Tasks to carry out:
A - In the loan modification excerpt, what is the date of the original Borrowing Base Revolving Line of Credit Agreement?
B - Summarize the loan modification excerpt in two sentences.

FIFTH MODIFICATION AGREEMENT TO BORROWING BASE REVOLVING

LINE OF CREDIT AGREEMENT

 

DATE:    As of November 6, 2007   
PARTIES:      
   Borrower:   

WILLIAM LYON HOMES, INC., a

California corporation

   Guarantor:   

WILLIAM LYON HOMES, a Delaware

corporation

   Bank:   

JPMORGAN CHASE BANK, N.A.

(successor by merger to Bank One, NA

(Main Office Chicago, Illinois)), a national

banking association

JPMORGAN CHASE BANK, N.A. (successor by merger to Bank One, NA (Main Office Chicago, Illinois)), a national banking association (“Bank”), and WILLIAM LYON HOMES, INC., a California corporation (“Borrower”), hereby enter into this Fifth Modification Agreement to Borrowing Base Revolving Line of Credit Agreement (the “Modification”) to the Borrowing Base Revolving Line of Credit Agreement dated as of June 28, 2004, as modified by a Modification Agreement, dated as of December 7, 2004, and as further modified by a Second Modification Agreement to Borrowing Base Revolving Line of Credit Agreement, dated as of July 14, 2005, by a Third Modification Agreement to Borrowing Base Revolving Line of Credit Agreement, dated as of October 23, 2006, and by a Fourth Modification Agreement to Borrowing Base Revolving Line of Credit Agreement, dated as of April 26, 2007 (the “Loan Agreement”), with the consent of guarantor WILLIAM LYON HOMES, a Delaware corporation (“Guarantor”).

Information provided:

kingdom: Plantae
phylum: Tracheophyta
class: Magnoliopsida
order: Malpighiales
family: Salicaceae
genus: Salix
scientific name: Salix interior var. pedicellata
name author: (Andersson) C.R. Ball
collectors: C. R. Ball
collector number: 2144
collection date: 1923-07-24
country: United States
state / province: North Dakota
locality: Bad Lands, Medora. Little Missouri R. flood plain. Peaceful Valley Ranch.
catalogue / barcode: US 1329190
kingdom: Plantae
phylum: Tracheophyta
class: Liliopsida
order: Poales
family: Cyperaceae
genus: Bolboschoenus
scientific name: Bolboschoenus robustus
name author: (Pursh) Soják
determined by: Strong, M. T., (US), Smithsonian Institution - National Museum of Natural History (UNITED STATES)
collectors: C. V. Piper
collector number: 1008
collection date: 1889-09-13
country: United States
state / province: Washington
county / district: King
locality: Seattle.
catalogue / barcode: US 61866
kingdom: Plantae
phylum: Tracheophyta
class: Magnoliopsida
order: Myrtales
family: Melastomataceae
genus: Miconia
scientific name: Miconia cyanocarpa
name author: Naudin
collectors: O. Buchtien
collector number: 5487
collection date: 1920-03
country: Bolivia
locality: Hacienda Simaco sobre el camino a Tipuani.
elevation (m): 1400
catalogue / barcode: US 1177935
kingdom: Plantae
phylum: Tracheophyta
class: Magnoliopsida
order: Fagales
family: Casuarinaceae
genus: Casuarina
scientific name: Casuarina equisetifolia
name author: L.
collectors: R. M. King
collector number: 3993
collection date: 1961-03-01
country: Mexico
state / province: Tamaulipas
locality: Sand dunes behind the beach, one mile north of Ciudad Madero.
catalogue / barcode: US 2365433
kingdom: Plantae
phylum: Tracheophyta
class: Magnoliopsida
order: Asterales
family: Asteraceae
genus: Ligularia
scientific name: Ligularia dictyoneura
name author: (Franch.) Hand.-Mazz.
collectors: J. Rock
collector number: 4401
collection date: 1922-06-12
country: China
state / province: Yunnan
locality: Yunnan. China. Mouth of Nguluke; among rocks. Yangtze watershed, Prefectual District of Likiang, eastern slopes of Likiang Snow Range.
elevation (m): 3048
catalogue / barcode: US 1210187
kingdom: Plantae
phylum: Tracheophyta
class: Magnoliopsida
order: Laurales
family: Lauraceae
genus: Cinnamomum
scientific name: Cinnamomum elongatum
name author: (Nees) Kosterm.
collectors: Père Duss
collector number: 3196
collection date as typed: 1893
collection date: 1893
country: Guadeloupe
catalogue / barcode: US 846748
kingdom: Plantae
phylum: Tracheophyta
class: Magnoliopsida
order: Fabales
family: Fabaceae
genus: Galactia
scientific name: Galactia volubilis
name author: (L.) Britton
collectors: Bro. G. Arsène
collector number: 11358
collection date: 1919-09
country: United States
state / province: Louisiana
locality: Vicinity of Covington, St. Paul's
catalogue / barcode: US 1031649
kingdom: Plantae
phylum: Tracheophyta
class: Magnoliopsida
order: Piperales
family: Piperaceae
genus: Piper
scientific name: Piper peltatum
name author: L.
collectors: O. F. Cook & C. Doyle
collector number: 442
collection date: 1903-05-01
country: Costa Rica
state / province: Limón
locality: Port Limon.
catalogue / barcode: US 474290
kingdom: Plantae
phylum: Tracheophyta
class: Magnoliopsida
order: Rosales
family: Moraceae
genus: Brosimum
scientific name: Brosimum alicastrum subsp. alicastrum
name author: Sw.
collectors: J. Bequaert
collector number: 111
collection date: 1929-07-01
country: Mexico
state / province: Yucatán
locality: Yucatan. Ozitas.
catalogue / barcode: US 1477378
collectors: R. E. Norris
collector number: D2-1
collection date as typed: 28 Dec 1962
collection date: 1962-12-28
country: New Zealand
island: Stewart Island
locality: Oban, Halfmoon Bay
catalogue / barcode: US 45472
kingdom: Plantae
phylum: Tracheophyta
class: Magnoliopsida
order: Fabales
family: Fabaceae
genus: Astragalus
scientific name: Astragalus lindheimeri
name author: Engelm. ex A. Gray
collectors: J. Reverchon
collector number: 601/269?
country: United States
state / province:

Replies:
A - June 28, 2004

B - JPMorgan Chase Bank, N.A., successor by merger to Bank One, NA, and William Lyon Homes, Inc., a California corporation, enter into a Fifth Modification Agreement, dated as of November 6, 2007, to their Borrowing Base Revolving Line of Credit Agreement of June 28, 2004. That agreement had already been modified four times, from December 7, 2004 through April 26, 2007, and the guarantor, William Lyon Homes, a Delaware corporation, consents to this modification.